Nunca había venido a buscarlo a esta hora.
Adda se acercó a Davis y, sin más, se sentó en sus piernas.
En lugar de Ligia, fue Adda quien enredó sus brazos alrededor de su cuello y le dio un beso en los labios.
Esta serie de acciones claramente deleitó a Davis.
Sus orejas se pusieron rojas y su corazón se llenó de alegría.
Pero en la superficie, trató de mantener una expresión seria: "Señorita Adda, por favor, compórtese."
Adda, con el dedo índice enganchando la barbilla de Davis, preguntó: "¿No te gusta?"
Davis se rindió de inmediato.
Sus brazos rodearon su cintura: "Me gusta, me encanta."
Dicho esto, sus labios frescos cubrieron los de ella.

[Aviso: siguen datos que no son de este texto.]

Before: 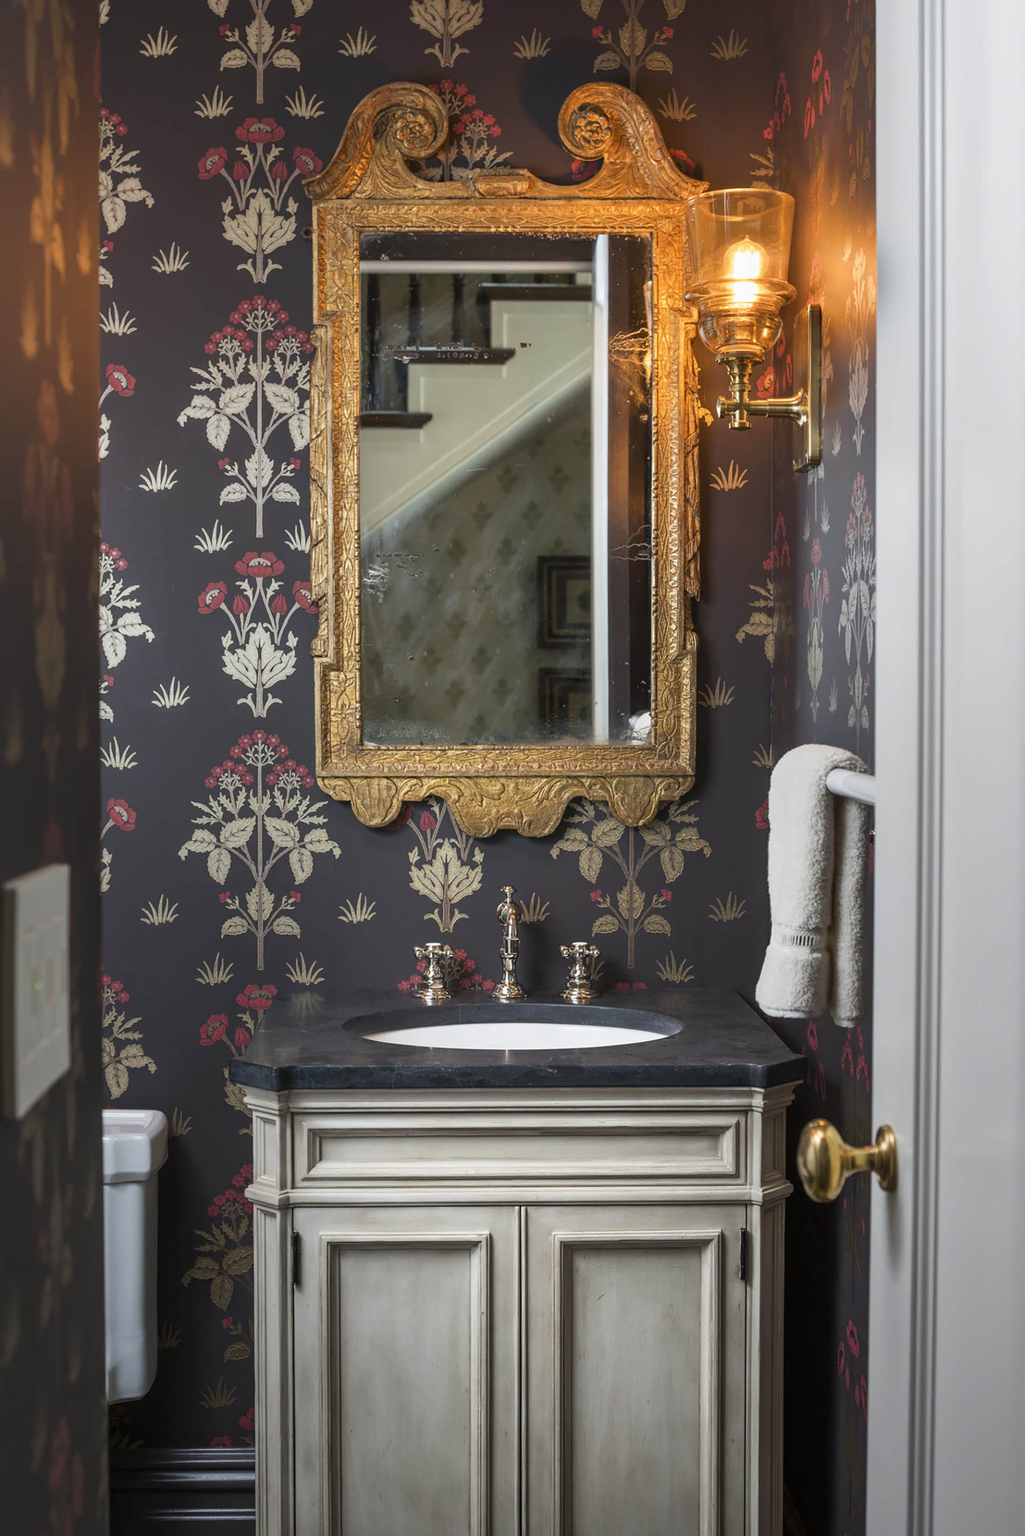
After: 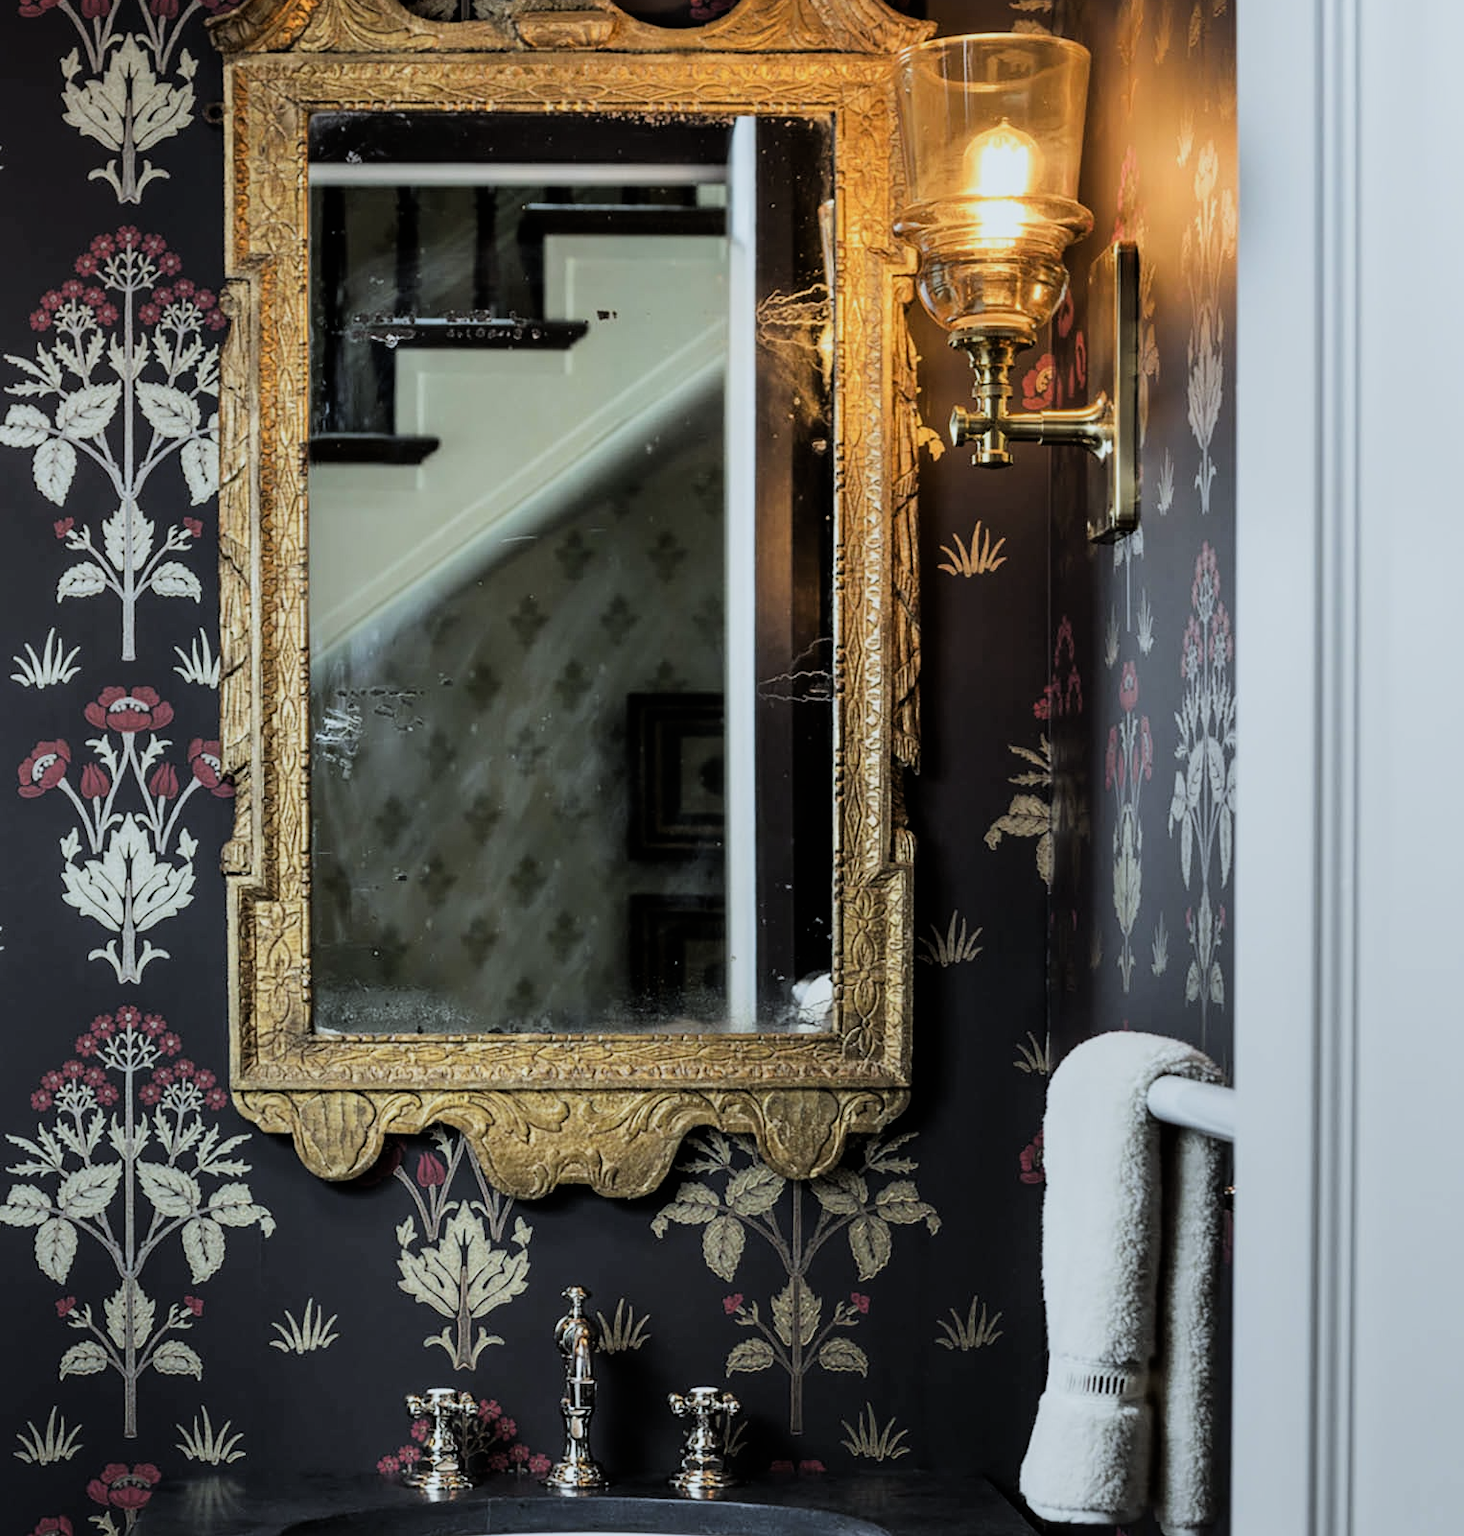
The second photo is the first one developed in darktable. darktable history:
white balance: red 0.925, blue 1.046
crop: left 18.38%, top 11.092%, right 2.134%, bottom 33.217%
filmic rgb: black relative exposure -5 EV, hardness 2.88, contrast 1.4, highlights saturation mix -30%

Después de un momento de intimidad, Davis preguntó de nuevo: "Dime, ¿qué quieres?"
Ella siempre tenía un propósito cuando venía a visitarlo.
Y hoy, hasta había recurrido a seducirlo, lo que indicaba que debía ser algo importante.
Pero en realidad, Adda no tenía ningún asunto urgente.
Era algo cómico, había venido a confesar sus sentimientos.
"Davis, te..."
De repente, el teléfono de Davis comenzó a vibrar.
El tono era muy peculiar, no parecía ser el habitual.
Davis tampoco parecía tener intención de responder: "¿Qué pasa?"
Pero Adda se giró y tomó el teléfono directamente: "Es tu teléfono."
Al tomar el móvil, Adda echó un vistazo.
El contacto decía "Ligia".
Claramente era un nombre femenino.
No tenía apellido, solo ese nombre peculiar, como un apodo o un sobrenombre.
Adda le pasó el teléfono a Davis y se levantó de su regazo: "Toma, responde."
Davis miró el móvil y luego se levantó para contestar en el balcón de la oficina.
Era la primera vez que se alejaba para atender una llamada.
La intuición femenina le hizo pensar a Adda.